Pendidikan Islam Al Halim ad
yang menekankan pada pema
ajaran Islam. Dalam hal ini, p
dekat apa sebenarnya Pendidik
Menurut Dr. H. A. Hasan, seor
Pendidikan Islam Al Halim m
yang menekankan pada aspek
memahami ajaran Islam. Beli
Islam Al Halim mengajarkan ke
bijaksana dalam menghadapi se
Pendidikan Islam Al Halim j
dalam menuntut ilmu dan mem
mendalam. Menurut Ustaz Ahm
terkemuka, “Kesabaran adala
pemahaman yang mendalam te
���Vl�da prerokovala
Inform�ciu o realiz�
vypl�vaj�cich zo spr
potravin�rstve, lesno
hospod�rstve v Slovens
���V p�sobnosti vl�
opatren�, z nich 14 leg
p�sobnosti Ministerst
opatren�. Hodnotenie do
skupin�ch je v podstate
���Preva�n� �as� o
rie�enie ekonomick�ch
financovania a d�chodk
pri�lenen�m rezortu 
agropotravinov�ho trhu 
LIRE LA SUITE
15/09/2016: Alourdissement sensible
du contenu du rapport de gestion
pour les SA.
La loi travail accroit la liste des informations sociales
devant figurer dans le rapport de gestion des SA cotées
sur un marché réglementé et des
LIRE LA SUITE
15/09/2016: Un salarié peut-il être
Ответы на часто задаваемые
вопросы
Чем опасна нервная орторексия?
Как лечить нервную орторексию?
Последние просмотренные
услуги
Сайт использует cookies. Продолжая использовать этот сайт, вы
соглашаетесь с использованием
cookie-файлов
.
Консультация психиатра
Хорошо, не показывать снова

===============

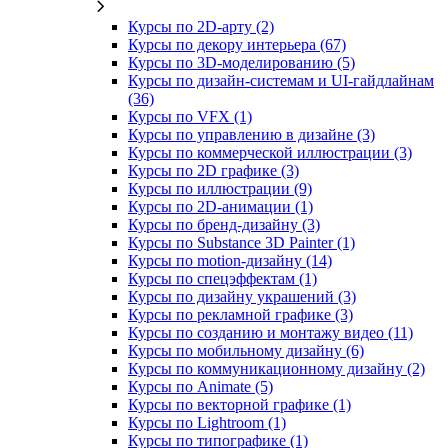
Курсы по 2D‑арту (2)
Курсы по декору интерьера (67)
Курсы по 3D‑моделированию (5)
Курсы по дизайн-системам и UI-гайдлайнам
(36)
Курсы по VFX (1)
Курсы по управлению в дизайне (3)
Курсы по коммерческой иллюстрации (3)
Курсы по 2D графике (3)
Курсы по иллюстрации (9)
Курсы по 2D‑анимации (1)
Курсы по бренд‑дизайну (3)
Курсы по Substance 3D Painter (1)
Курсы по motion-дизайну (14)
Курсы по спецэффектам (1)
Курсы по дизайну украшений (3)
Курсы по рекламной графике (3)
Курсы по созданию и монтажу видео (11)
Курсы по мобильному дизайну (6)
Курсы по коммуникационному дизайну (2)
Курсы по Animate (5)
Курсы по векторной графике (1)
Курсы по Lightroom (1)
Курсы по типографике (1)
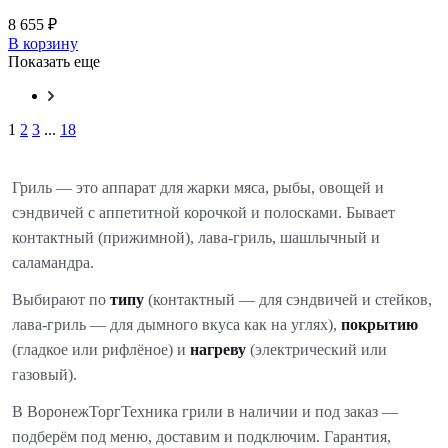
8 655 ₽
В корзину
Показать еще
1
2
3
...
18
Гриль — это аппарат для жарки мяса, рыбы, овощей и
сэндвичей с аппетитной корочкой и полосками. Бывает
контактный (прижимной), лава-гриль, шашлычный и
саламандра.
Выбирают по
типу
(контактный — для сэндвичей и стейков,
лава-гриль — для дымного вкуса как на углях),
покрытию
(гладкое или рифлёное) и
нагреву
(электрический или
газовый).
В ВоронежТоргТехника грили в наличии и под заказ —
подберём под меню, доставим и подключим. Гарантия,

===============

Return every line in the entries above that contains the word "yang".

yang menekankan pada pema
yang menekankan pada aspek
pemahaman yang mendalam te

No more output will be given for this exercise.